The Deadlift: This is the called the king of lifts, and rightly so. The deadlift will work your glutes, hamstrings, and lower back. This is a power exercise that should emphasize explosiveness, especially when pulling the weight off the ground. Emphasis is placed on keeping the lower back erect, and using the hips to lift the weight. Also note that you should keep the bar over the center of your feet when you start the exercise and run it up against your shins and thighs as you complete the lift. Derivatives of the deadlift include the sumo deadlift, romanian deadlift, stiff-legged deadlift, and straight-legged deadlift.
The Squat: Another great lift that targets the quads, glutes, hamstrings, and lower back. The squat places the most emphasis, though, on the hamstrings and quads. This is a power exercise like the deadlift, so you should explode out of the squat position after falling into it. You should work to maintain an arch in your lower back when performing this exercise, especially when you drop below parallel. Many people round out here - you need to make sure you don't, as you'll hurt your back. Derivatives of the squat include the front squat, overhead squat, wide stance squat, goodmorning squat, and box squat. All of these have different benefits and setbacks.
Power clean: Cleans are among the best explosive exercises in the world. When doing these it's important to start out with a low weight and to work your way up slowly. Proper form is absolutely essential when doing cleans, as they can place your back in an compromised position if done incorrectly. Make sure to not drop the weight, as it's pretty disrespectful for other weight lifters. To get it back down to the ground, just use your elbows as levers to get it to your hips, and then squat down to place it back on the floor. Derivatives and alternatives to the power clean include the hang clean, rack clean, high pull, jump shrug, and front squat.
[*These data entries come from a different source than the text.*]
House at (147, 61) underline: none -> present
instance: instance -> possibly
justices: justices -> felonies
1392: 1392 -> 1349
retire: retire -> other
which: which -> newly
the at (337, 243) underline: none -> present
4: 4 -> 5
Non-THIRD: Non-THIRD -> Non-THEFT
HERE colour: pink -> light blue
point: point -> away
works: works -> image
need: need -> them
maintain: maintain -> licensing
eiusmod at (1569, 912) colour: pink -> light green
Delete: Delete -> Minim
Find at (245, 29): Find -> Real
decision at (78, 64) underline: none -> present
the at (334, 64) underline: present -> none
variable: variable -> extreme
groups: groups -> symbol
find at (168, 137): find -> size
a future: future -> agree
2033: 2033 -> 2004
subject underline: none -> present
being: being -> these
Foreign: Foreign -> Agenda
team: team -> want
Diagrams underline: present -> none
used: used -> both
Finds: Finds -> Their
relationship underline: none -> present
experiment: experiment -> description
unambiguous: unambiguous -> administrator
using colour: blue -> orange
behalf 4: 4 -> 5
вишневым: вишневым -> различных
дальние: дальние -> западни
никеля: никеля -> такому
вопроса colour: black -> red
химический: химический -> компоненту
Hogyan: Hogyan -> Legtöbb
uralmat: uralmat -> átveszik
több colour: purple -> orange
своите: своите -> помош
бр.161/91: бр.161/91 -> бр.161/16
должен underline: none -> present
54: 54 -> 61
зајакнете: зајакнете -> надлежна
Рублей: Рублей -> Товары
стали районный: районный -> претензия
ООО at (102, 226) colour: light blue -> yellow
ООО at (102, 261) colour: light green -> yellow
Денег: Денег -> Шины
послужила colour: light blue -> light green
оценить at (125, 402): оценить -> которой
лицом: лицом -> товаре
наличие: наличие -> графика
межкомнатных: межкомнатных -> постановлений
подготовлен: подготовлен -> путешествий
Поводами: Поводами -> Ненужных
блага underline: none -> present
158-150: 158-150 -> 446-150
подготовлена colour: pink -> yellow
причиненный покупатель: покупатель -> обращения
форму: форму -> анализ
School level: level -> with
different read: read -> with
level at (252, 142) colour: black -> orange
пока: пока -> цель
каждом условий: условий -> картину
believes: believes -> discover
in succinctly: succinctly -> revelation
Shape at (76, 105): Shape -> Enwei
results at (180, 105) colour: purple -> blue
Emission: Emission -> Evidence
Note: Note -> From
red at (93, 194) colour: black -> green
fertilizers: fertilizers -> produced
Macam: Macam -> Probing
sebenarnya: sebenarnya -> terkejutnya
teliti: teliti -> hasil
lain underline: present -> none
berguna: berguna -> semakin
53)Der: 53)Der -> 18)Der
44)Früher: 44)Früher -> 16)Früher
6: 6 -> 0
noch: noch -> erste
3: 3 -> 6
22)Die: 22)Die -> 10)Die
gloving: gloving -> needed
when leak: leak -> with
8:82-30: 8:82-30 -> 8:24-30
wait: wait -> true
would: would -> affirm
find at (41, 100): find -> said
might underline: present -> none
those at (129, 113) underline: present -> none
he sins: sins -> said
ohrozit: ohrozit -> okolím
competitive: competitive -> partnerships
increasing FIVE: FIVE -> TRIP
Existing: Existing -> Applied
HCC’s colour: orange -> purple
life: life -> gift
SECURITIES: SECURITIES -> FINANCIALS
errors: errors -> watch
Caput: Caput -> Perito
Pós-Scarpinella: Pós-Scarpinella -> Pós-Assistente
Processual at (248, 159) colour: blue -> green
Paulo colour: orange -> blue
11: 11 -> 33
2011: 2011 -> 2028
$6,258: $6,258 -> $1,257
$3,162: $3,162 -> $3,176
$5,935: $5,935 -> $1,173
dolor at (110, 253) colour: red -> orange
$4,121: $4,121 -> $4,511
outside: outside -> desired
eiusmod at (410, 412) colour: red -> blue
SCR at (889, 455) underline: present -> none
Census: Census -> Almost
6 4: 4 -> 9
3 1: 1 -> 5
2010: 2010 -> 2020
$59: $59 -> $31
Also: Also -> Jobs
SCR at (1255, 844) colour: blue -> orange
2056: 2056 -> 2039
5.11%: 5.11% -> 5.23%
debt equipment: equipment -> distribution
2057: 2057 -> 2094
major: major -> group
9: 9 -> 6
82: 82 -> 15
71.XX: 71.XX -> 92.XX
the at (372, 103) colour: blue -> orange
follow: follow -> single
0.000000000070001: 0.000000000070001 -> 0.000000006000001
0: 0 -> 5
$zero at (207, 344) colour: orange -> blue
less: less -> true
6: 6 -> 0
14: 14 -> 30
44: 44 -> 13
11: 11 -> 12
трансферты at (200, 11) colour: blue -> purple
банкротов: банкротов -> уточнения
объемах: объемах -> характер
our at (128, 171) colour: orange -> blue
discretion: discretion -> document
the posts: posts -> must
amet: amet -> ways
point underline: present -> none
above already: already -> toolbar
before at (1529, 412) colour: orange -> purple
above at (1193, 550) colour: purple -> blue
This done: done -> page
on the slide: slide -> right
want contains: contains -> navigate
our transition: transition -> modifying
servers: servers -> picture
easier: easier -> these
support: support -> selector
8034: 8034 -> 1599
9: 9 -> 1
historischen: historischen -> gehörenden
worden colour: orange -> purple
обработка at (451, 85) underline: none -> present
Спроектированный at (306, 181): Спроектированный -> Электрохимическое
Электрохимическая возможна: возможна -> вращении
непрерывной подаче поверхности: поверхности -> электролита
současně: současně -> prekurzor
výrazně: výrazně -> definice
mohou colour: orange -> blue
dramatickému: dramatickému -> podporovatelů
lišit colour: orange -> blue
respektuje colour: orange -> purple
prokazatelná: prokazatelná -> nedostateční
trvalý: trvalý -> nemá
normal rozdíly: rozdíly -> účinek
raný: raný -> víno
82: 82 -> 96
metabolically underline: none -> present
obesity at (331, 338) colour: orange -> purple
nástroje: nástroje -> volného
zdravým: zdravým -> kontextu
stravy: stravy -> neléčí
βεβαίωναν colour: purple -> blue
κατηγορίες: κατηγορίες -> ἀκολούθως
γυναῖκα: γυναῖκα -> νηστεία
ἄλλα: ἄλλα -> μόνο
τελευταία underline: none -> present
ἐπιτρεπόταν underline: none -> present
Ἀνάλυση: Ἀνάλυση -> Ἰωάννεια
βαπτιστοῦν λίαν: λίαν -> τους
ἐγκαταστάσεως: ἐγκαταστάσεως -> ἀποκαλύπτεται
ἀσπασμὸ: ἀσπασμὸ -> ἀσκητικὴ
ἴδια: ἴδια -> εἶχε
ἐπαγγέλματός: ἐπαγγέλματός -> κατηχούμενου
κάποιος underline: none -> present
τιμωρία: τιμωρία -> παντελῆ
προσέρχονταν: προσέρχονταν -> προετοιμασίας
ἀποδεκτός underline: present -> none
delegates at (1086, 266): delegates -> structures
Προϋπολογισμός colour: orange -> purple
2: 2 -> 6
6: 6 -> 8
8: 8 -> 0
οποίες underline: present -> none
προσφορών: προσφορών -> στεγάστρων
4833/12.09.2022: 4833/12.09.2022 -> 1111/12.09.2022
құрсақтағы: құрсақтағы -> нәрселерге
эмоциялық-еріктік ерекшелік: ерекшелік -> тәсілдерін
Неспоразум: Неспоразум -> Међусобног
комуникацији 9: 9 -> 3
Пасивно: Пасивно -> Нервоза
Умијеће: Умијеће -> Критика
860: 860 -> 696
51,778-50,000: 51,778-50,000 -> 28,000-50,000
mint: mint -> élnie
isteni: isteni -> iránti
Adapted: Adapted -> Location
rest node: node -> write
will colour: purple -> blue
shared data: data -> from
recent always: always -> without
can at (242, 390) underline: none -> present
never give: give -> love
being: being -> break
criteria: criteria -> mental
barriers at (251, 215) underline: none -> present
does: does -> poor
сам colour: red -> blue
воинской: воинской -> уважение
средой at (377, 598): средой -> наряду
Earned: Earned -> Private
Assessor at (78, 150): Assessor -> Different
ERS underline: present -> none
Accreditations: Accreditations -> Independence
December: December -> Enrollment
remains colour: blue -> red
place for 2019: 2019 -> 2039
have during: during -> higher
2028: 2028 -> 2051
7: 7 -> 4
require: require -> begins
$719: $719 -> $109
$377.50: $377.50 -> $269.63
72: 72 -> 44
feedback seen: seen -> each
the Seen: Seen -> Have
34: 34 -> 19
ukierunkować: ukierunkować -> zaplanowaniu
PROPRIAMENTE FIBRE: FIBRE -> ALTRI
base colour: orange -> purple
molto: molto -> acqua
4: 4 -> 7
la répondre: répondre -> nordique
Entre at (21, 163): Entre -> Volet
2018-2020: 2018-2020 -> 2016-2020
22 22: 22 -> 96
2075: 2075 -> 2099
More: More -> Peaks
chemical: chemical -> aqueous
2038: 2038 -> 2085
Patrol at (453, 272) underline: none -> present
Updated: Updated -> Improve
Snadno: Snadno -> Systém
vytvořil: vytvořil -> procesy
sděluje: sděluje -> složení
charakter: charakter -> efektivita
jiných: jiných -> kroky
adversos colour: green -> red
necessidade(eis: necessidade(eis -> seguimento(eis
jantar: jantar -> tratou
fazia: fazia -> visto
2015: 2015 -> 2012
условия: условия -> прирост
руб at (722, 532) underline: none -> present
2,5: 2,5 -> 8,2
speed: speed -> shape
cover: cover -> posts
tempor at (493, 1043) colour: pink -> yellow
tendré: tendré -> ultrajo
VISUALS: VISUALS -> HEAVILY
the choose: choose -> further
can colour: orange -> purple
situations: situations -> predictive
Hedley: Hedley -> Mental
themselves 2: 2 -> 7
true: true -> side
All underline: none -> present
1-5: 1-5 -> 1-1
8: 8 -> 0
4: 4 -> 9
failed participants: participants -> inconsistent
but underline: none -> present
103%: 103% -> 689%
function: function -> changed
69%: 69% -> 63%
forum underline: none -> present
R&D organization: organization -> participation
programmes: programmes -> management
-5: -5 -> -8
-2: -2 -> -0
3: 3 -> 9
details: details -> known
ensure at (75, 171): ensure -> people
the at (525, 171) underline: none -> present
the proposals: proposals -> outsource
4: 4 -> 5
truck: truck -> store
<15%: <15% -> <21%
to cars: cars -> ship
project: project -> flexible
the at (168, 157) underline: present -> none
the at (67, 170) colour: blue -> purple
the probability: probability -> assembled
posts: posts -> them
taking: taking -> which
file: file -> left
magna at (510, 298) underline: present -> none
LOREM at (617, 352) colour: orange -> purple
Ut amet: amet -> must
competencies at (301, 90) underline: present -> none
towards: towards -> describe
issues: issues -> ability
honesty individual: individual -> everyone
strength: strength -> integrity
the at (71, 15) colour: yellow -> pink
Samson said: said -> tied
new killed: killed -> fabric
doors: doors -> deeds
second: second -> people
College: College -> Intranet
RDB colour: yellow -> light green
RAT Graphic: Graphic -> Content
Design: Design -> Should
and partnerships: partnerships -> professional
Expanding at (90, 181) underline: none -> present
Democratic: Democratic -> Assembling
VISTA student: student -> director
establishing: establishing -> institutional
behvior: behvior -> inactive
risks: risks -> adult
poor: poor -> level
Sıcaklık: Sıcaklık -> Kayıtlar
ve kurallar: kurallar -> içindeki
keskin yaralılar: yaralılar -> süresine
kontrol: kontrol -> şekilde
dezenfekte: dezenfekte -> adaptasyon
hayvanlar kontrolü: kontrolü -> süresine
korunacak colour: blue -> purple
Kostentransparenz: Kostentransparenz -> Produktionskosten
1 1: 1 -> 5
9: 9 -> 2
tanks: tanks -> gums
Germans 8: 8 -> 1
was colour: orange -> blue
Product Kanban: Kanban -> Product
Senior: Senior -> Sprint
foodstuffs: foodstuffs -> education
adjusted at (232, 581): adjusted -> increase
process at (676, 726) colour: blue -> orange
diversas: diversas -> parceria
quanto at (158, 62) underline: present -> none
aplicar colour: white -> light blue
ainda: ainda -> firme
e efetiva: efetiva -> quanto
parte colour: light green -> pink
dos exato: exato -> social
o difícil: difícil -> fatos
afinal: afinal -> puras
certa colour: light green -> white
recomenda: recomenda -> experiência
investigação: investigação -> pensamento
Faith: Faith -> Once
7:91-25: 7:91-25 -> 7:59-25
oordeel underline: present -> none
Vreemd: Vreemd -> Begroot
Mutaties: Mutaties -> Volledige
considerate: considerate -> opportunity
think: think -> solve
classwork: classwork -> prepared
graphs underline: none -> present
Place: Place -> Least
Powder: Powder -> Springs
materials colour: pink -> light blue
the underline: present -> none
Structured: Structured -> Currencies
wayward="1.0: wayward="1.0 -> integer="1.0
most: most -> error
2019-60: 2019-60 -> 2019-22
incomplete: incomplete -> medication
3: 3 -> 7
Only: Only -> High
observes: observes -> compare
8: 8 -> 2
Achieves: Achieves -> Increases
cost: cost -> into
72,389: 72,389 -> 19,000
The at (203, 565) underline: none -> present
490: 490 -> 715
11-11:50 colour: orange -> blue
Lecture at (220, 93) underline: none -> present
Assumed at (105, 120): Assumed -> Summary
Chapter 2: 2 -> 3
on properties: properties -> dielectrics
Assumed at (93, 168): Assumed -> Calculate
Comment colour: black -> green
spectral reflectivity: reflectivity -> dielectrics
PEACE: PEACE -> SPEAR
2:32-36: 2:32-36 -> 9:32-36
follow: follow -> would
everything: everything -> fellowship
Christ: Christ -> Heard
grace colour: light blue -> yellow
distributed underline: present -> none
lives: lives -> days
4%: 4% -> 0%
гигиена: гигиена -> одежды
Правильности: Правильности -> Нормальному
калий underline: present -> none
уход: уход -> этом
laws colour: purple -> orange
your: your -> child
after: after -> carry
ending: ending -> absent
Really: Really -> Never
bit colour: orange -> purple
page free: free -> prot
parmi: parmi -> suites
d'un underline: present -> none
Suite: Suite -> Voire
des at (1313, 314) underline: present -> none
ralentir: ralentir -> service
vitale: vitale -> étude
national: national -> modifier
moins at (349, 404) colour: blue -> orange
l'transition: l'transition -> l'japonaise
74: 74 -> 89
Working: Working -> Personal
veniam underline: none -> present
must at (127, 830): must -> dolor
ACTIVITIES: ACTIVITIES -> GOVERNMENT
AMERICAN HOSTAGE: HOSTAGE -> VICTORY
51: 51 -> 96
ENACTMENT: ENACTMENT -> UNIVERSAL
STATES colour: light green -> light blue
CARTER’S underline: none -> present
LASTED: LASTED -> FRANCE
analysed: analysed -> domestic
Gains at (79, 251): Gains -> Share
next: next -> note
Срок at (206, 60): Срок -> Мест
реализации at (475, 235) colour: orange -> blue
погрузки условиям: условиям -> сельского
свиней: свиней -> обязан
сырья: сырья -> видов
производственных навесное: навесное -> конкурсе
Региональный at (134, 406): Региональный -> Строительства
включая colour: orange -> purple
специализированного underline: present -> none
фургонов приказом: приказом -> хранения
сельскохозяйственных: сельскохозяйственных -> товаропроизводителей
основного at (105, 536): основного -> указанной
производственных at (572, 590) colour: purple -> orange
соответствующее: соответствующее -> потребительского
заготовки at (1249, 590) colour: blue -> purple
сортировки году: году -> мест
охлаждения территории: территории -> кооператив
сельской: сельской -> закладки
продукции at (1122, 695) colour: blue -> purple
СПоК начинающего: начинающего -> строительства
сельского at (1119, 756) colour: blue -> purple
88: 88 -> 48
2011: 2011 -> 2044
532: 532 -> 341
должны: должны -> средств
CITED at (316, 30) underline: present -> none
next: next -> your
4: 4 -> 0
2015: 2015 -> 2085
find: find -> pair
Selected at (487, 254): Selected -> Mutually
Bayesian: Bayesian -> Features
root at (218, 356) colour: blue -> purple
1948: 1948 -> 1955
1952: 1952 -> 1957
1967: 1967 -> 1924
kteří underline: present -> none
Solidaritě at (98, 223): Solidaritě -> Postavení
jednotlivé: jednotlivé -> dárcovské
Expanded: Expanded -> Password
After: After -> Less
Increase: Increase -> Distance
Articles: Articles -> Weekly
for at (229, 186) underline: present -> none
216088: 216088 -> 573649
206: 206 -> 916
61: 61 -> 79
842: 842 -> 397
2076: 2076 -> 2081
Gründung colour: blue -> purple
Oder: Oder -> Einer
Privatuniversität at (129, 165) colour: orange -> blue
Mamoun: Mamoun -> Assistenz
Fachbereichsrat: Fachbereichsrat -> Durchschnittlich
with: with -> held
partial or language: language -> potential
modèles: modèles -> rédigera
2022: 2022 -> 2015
Power snatch: This is a similar exercise to the power clean, as the pull is very closely related. Again, form is very important, and I recommend seeking advice from a trainer before attempting the snatch as the catch phase is pretty difficult for most inexperienced lifters. Derivatives and alternatives to the power snatch include the dumbbell snatch, overhead squat, and hang snatch.
I want to note that the squat should absolutely not be done in a smith machine, as this can cause shearing of the knee joint. Additionally, the leg press is not an acceptable alternative to the squat. They are completely different exercises in that the squat activates the hip extensors (hamstrings and glutes), which are among the most explosive muscles in the body.